++++ Dokumentausschnitt ++++
Der nächste Kennedy?

US-Vorwahlen Dass er Hoffnungen auslöst und Veränderung will, hält Barack Obama vorn

Erst Iowa, dann New Hampshire: Nach den ersten Vorwahlen darf man noch träumen. "Change", das heißt Wandel oder etwas Neues und ist ein Begriff, der ankommt. Nach sieben Jahren George Bush im Weißen Haus, dem Irak, den ermüdenden Floskeln von Sicherheit und Terrorismus, der Starrheit beim Klimaschutz und dem Ansehensverlust im Ausland, hätten viele Amerikaner gern etwas Anderes, um wieder so richtig stolz auf ihre Nation sein zu können. Hillary Clinton, die erst punkten wollte als "bestqualifizierte" Politikerin mit Erfahrung, ist nun auch für Change.
++++ Extrahierte Daten ++++
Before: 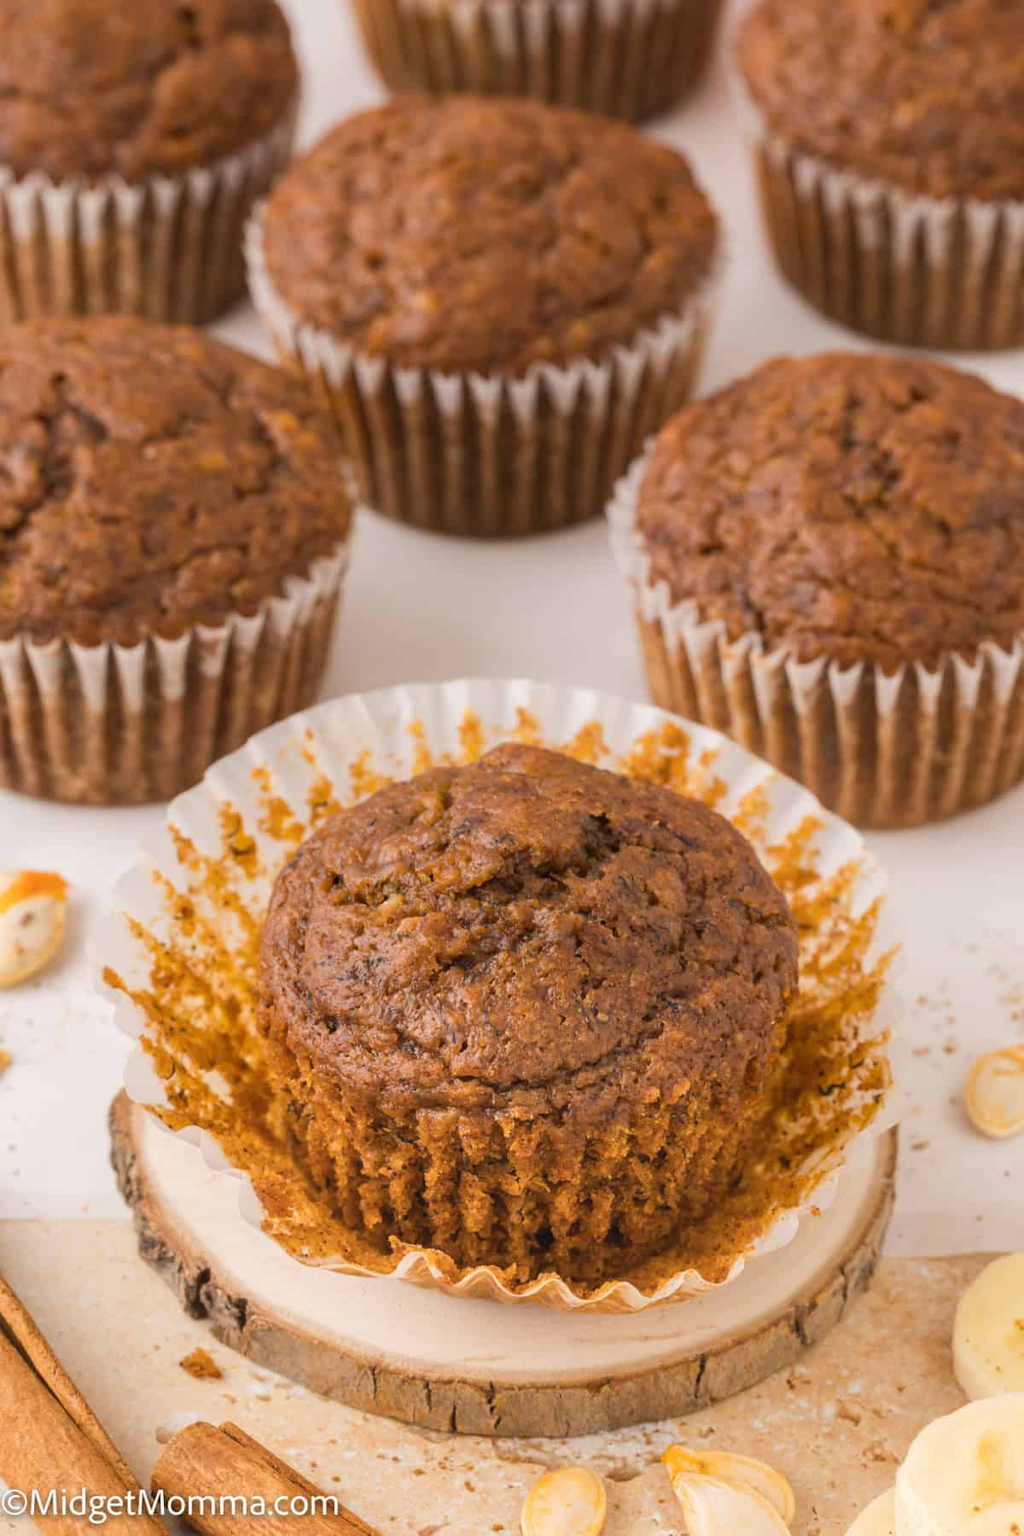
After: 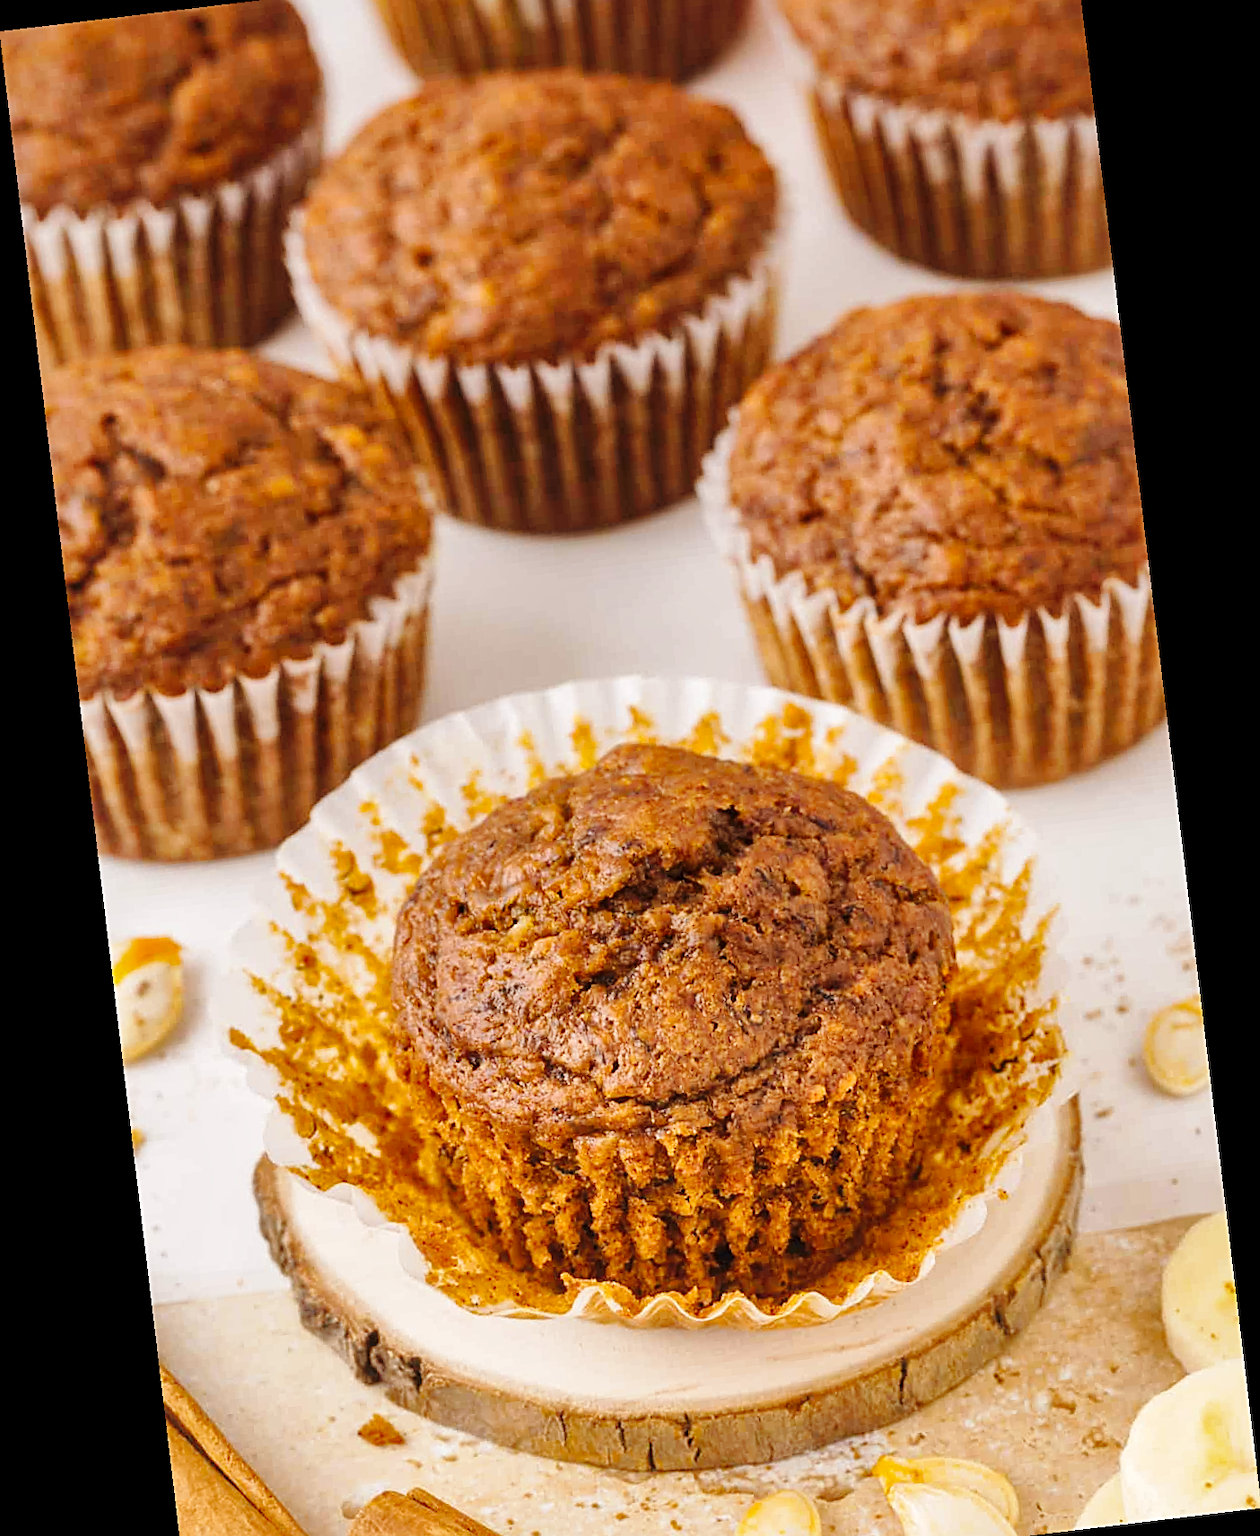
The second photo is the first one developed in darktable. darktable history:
shadows and highlights: on, module defaults
crop and rotate: top 5.609%, bottom 5.609%
base curve: curves: ch0 [(0, 0) (0.036, 0.025) (0.121, 0.166) (0.206, 0.329) (0.605, 0.79) (1, 1)], preserve colors none
local contrast: mode bilateral grid, contrast 20, coarseness 50, detail 120%, midtone range 0.2
sharpen: on, module defaults
rotate and perspective: rotation -6.83°, automatic cropping off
++++
Aufgabenbeschreibung:
Erkläre in ein bis drei Sätzen, warum sich laut dem Dokumentausschnitt viele Amerikaner etwas Anderes wünschen.

Ergebnis:
Hinter ihnen liegen sieben Jahre George Bush im Weißen Haus, dazu der Irak, die ermüdenden Floskeln von Sicherheit und Terrorismus, die Starrheit beim Klimaschutz und der Ansehensverlust im Ausland. Mit etwas Anderem wollen sie wieder so richtig stolz auf ihre Nation sein können.